A first-of-its-kind study of spirituality in physician practices, conducted by Adventist Health System, a faith-based health care organization, in collaboration with the Duke University School of Medicine’s Center for Spirituality, Theology, and Health, has reached its completion. The year-long study, called Faith in Practice, examines the attitudes and practices of physicians as they relate to the integration of spirituality in patient care. It was designed to introduce practical strategies for the application of spiritual care in outpatient physician care.
“What we learn from this study could in many ways positively change the way care is administered, and that is exciting,” said Don Jernigan, Ph.D., president/CEO of Adventist Health System. “Our organization’s mission of Extending the Healing Ministry of Christ is as much about the spiritual as it is the clinical, and it’s only fitting that we are at the leading edge of a study of this nature.”
The study, conducted in more than two dozen Adventist Health System facilities across Florida, Georgia, North Carolina, and Illinois, included roughly 520 physicians and providers of varying faiths, and some with no religious affiliation at all, who volunteered to participate and ask three questions to the patients they see:
- Do you have a faith-based support system to help you in times of need?
- Do you have any religious beliefs that might influence your medical decisions?
- Do you have any other spiritual concerns that you would like someone to address?
“We want to see how physicians view spiritual assessments of patients, and if they view it as an integral part of their practice,” said Ted Hamilton, M.D., vice president of medical mission for Adventist Health System. “It’s really about whole-person care, and if addressing the spiritual needs of patients can help contribute to improved outcomes, there is no reason why health care providers shouldn’t view the integration of spirituality in physician practices as good medicine.”

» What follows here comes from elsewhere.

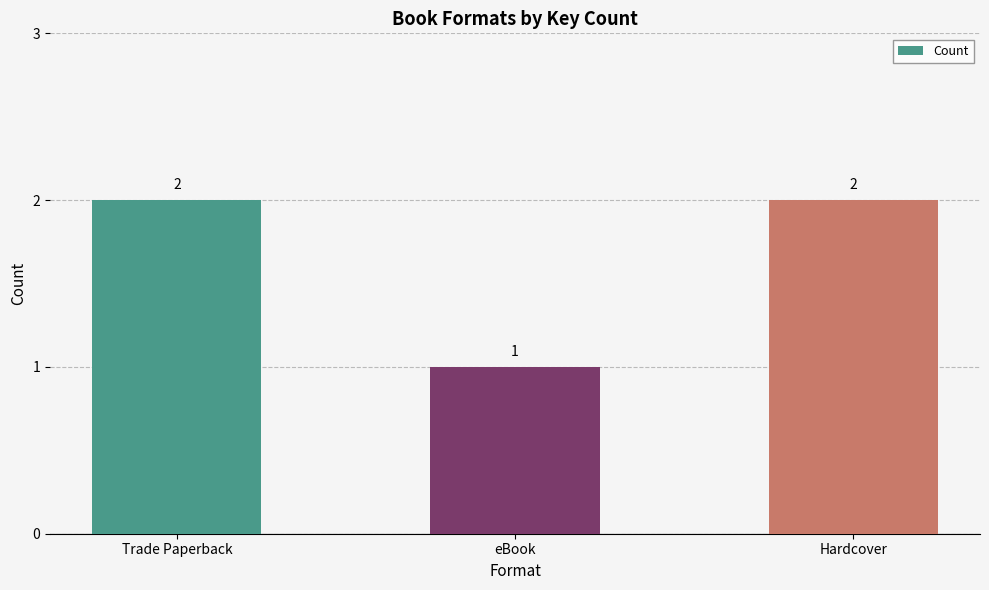

How many values are between 1 and 2?

3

As part of the study, physicians began by taking a brief survey to assess their attitudes and practices toward addressing the spiritual issues of patients in clinical practice, which was followed by an orientation. Participating physicians then retook the survey one month after the orientation, and again after a year of experience assessing patients’ spiritual needs in practice.
“The sheer number of physicians who volunteered to participate in the study seems to indicate that there is a large cohort of providers who, with patient permission and the proper training and support, will embrace spiritual assessments in their practice,” said Kathy Perno, director of medical mission integration for Adventist Health System.

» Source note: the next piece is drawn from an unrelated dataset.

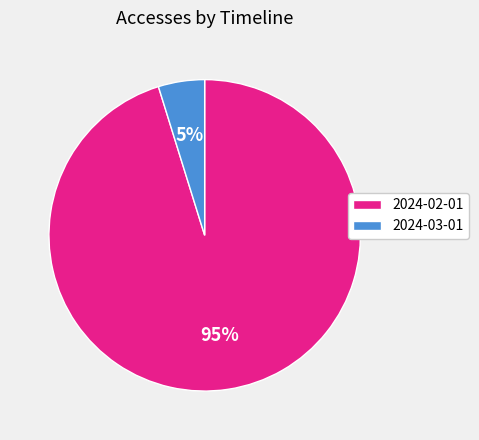

What is the ratio of the value at 2024-03-01 to the value at 2024-02-01?

0.1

Other research studies have shown that nearly three-quarters of patients who enter a primary doctor’s practice would welcome dialog with their physician about spirituality. The Faith in Practice project follows 30 years of research by Harold G. Koenig, M.D., director of the Center for Spirituality, Theology, and Health at the Duke University School of Medicine, that suggests a direct relationship between spiritual and religious involvement and human health.
“Caring for the spiritual needs of patients dealing with an ailment can be influential as it pertains to their psychological health and their ability to manage the situation at hand,” said Koenig. “There is a tremendous number of patients who are at least open to discussing their spiritual needs with their physician, and we are seeking to find greater understanding of physicians’ willingness and satisfaction in engaging patients on this topic.”
After extensive analysis, the results from the Faith in Practice study are expected to be released in the mid-to-late 2017.